EXERCISE: Copy each line of the data below that contains the string "العملات".

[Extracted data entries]
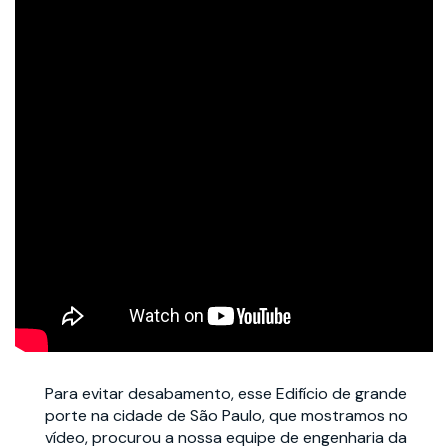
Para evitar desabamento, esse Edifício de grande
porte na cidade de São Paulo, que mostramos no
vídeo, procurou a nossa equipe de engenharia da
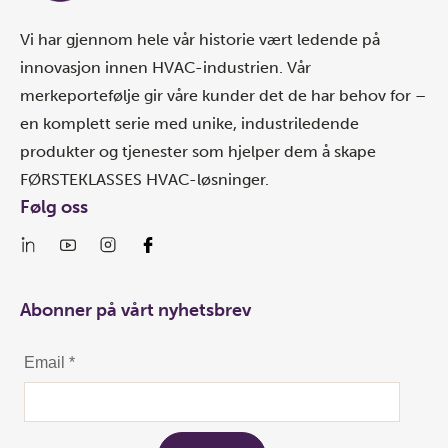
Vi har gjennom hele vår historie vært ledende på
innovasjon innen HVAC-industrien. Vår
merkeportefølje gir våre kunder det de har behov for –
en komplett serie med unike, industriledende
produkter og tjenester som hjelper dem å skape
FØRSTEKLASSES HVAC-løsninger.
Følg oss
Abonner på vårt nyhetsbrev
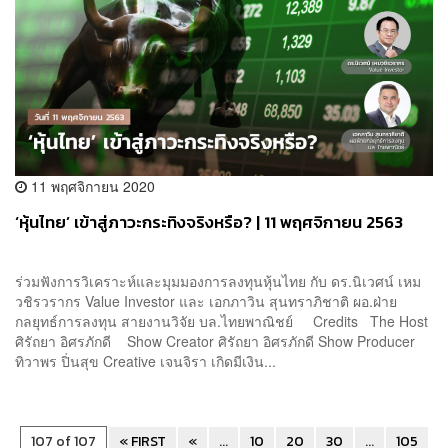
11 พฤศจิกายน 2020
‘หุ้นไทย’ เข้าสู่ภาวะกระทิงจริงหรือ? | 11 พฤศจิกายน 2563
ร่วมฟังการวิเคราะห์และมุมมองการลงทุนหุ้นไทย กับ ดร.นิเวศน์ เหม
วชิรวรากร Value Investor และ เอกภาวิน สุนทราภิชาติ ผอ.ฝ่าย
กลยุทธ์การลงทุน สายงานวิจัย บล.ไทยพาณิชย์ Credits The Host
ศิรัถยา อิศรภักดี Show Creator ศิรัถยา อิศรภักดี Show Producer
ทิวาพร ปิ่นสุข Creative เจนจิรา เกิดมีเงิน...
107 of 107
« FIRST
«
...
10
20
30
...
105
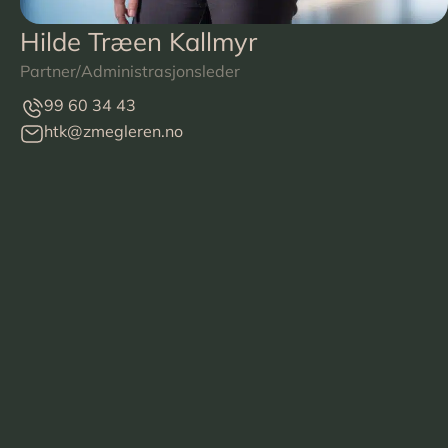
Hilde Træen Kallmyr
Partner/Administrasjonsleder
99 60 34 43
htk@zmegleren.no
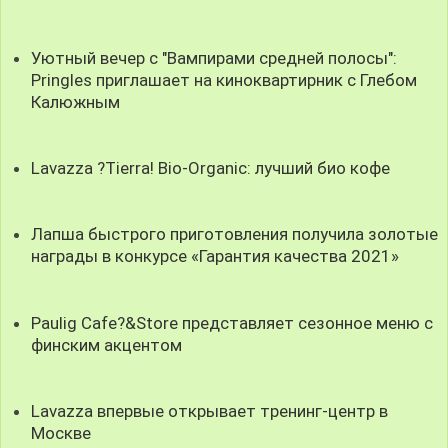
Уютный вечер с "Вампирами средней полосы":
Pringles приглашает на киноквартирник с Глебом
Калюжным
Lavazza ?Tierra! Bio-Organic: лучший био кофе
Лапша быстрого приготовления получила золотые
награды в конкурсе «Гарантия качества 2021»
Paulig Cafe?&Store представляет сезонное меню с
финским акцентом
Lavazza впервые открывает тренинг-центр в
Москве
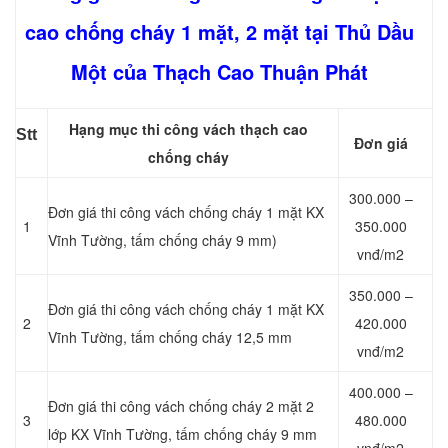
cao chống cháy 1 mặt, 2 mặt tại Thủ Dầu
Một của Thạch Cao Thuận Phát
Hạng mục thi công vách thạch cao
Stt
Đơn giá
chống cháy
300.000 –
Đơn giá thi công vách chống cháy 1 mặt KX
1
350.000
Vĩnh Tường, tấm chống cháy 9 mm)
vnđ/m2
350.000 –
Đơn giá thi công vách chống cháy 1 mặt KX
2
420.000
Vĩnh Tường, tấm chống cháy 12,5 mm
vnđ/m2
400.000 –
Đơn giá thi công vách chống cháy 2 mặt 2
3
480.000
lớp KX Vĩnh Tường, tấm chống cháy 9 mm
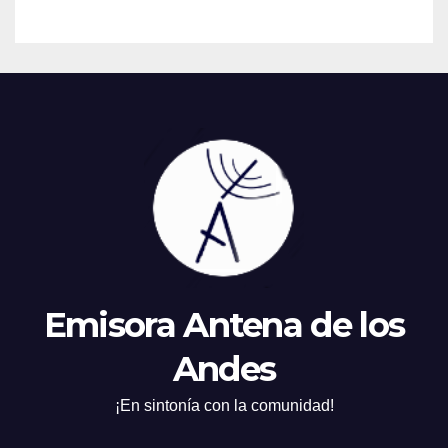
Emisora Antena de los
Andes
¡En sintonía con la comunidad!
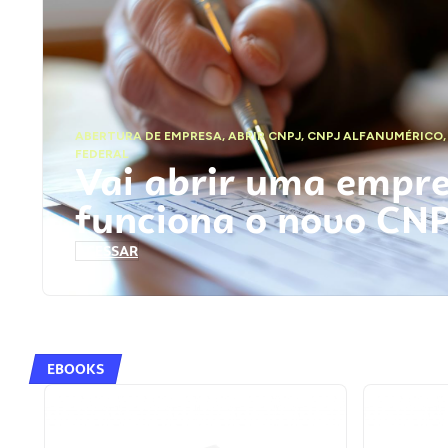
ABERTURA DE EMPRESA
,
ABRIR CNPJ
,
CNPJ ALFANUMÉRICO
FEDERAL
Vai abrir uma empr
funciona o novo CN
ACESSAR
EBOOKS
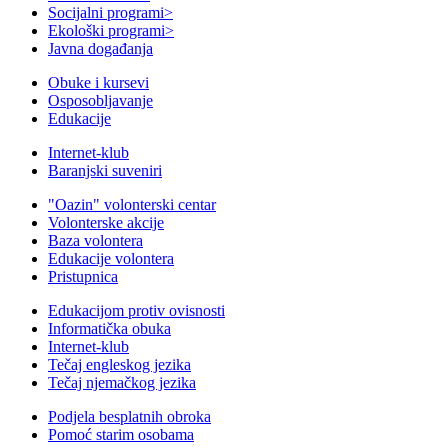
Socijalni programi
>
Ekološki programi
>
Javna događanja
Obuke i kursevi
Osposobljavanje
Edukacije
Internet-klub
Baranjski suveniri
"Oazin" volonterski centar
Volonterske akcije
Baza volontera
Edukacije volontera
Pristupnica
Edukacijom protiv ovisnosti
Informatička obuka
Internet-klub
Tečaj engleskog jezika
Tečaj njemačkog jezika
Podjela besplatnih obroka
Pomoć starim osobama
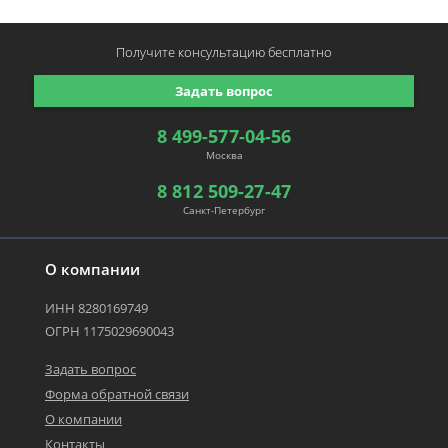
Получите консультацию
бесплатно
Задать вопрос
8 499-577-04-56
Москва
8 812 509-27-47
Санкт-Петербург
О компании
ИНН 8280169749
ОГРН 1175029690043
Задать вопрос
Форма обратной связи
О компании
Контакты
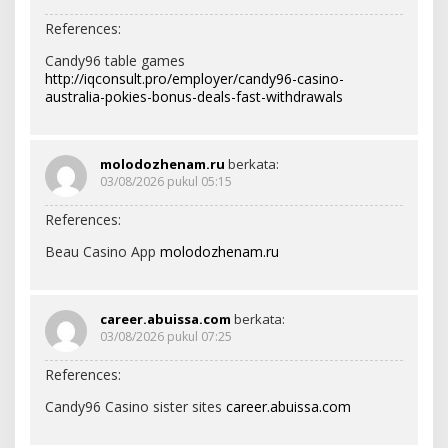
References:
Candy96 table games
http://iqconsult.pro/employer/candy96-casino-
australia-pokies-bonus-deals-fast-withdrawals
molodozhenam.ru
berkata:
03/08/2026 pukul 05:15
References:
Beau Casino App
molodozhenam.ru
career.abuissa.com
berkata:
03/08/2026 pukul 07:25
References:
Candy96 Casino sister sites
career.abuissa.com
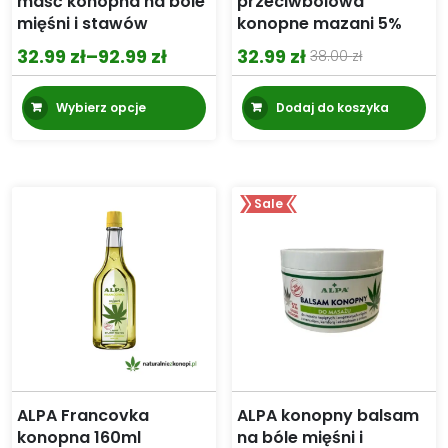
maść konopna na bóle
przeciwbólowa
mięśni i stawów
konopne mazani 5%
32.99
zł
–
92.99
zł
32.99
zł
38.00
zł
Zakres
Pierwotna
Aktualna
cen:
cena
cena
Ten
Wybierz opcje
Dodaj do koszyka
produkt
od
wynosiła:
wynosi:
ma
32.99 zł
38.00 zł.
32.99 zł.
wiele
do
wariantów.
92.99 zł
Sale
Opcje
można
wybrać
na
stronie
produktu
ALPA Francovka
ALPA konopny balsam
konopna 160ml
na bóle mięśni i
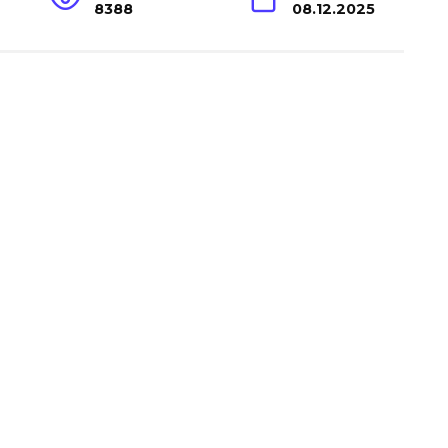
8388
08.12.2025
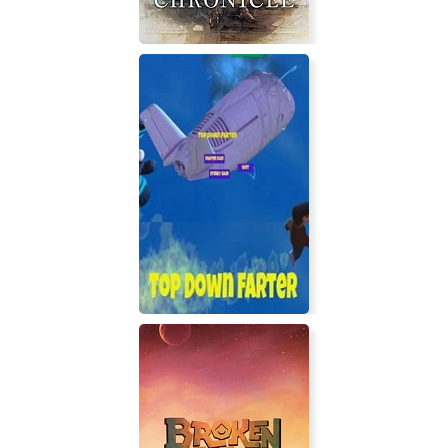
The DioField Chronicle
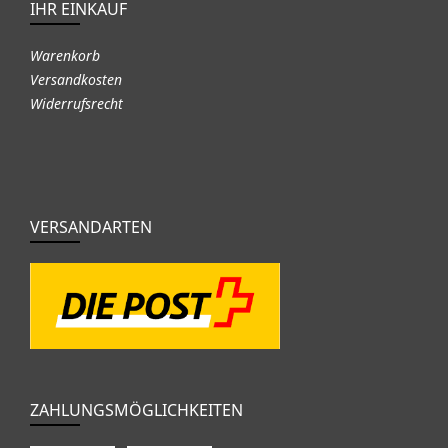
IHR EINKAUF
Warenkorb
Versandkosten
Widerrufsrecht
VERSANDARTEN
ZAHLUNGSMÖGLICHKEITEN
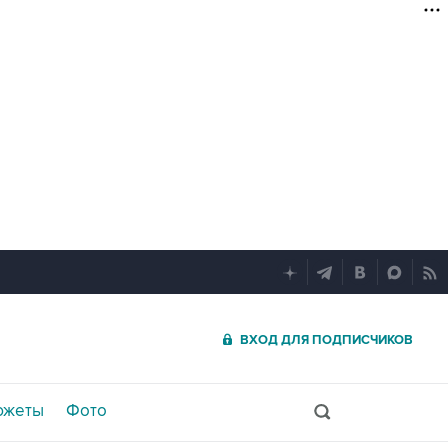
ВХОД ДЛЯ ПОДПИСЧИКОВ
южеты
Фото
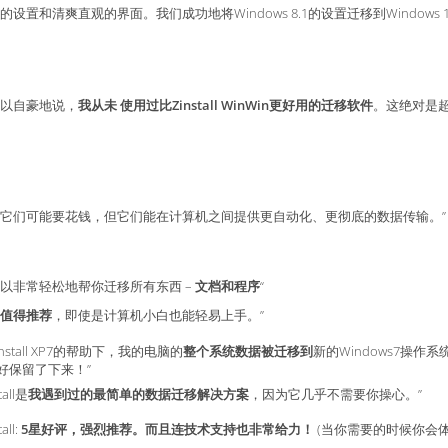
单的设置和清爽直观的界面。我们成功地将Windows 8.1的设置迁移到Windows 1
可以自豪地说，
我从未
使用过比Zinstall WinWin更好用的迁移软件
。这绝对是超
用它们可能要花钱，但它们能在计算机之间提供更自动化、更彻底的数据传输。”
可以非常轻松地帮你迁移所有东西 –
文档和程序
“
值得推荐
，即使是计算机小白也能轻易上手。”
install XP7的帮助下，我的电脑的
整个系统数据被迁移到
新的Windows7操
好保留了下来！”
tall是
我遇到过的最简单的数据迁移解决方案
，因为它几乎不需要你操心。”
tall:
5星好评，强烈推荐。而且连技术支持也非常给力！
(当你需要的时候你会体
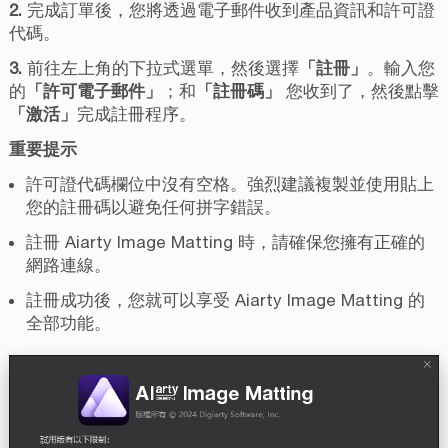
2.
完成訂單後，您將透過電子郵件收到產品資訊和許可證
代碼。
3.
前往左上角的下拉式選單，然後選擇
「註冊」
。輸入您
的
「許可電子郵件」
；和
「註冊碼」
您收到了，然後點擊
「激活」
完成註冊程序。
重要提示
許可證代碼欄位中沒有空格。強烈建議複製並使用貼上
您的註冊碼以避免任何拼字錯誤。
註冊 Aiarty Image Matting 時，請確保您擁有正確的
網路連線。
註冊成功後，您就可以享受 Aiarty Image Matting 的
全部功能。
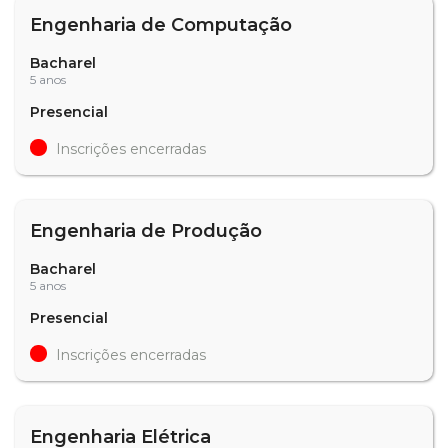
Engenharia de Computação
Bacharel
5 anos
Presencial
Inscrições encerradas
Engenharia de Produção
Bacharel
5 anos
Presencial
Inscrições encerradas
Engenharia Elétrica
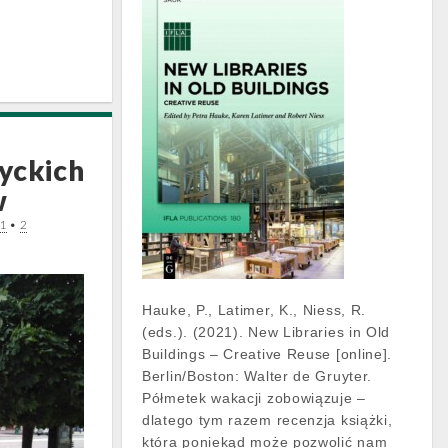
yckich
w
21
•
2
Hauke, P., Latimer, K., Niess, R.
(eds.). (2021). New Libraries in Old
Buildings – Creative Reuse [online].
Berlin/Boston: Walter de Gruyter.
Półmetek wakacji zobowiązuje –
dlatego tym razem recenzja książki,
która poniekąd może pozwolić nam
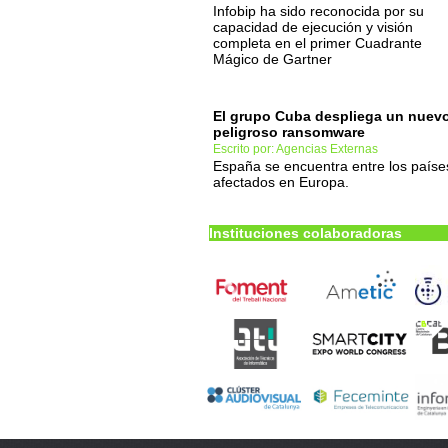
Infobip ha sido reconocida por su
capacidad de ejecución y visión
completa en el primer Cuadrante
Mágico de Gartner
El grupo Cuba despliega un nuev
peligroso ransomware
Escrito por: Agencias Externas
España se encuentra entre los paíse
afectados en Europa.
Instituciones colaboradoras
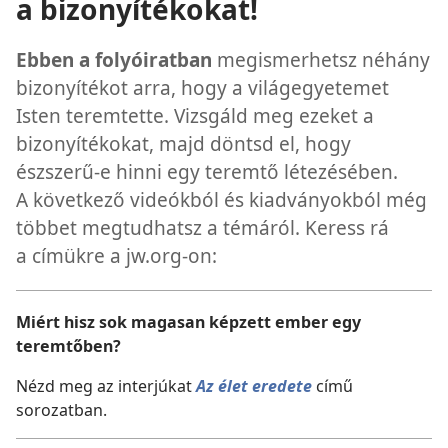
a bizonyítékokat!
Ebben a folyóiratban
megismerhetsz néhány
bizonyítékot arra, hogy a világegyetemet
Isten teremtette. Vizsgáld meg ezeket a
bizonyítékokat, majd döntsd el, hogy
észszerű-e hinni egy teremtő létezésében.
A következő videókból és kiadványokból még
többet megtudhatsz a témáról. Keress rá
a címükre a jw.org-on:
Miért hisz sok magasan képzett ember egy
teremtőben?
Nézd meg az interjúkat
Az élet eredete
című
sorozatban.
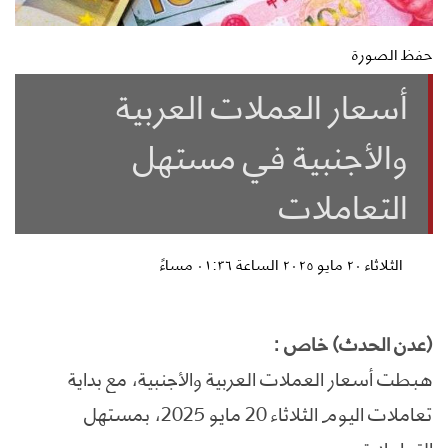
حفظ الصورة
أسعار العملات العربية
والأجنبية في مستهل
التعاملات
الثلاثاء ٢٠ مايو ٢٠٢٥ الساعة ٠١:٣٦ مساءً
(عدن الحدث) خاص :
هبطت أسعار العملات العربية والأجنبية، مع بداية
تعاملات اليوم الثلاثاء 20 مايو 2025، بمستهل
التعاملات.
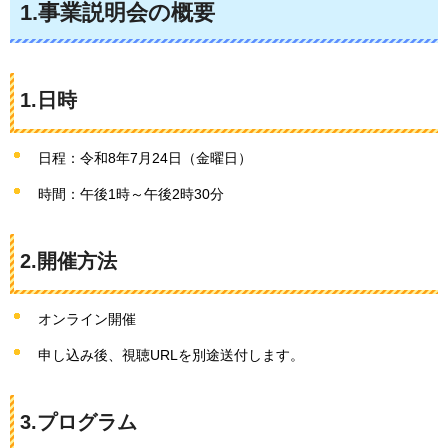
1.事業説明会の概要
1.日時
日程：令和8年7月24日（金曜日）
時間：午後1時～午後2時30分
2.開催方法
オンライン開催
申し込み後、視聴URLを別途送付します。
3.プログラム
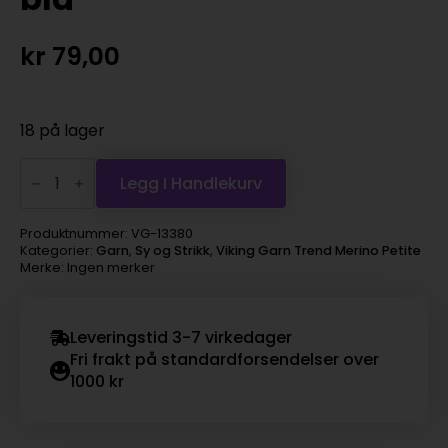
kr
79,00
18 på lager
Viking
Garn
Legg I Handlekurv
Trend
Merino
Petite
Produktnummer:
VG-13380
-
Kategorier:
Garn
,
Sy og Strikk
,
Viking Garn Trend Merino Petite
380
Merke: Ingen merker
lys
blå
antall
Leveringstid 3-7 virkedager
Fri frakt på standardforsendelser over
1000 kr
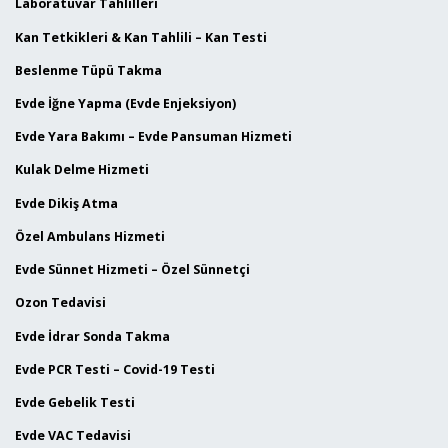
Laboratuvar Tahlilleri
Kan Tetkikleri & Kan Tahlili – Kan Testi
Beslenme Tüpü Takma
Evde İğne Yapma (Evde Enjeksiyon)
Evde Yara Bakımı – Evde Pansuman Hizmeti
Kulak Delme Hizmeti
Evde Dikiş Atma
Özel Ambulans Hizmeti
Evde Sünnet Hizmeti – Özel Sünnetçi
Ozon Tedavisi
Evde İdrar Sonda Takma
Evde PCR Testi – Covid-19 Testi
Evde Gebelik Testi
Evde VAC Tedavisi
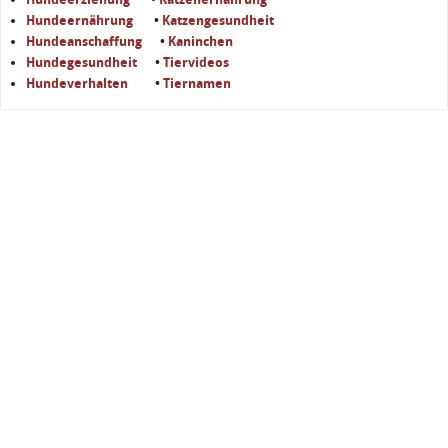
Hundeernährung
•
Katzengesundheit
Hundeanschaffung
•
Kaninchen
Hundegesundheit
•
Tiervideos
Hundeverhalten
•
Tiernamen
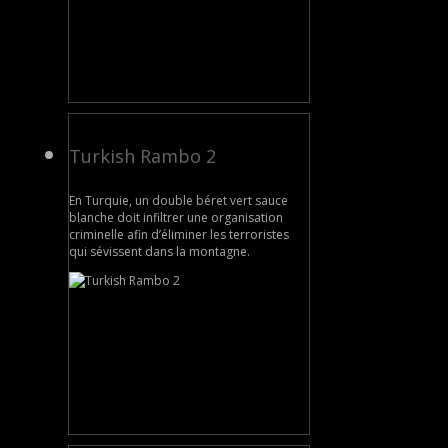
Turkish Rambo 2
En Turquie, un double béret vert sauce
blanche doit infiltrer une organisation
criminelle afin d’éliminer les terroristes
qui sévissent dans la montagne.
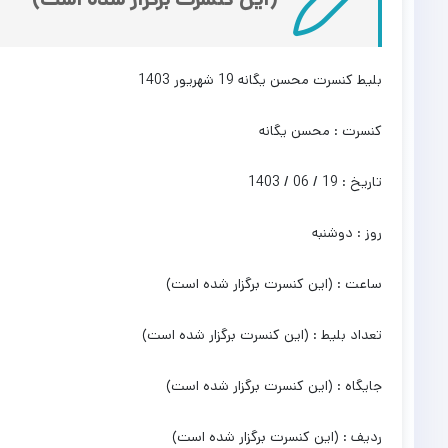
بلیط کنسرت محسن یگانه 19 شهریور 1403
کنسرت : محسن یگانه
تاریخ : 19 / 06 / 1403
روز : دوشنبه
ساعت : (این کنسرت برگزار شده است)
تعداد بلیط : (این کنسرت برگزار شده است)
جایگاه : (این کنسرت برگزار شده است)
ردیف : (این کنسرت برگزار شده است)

RESULT OF THE TASK:
أسعار العملات العربية
هبطت أسعار العملات العربية والأجنبية، مع بداية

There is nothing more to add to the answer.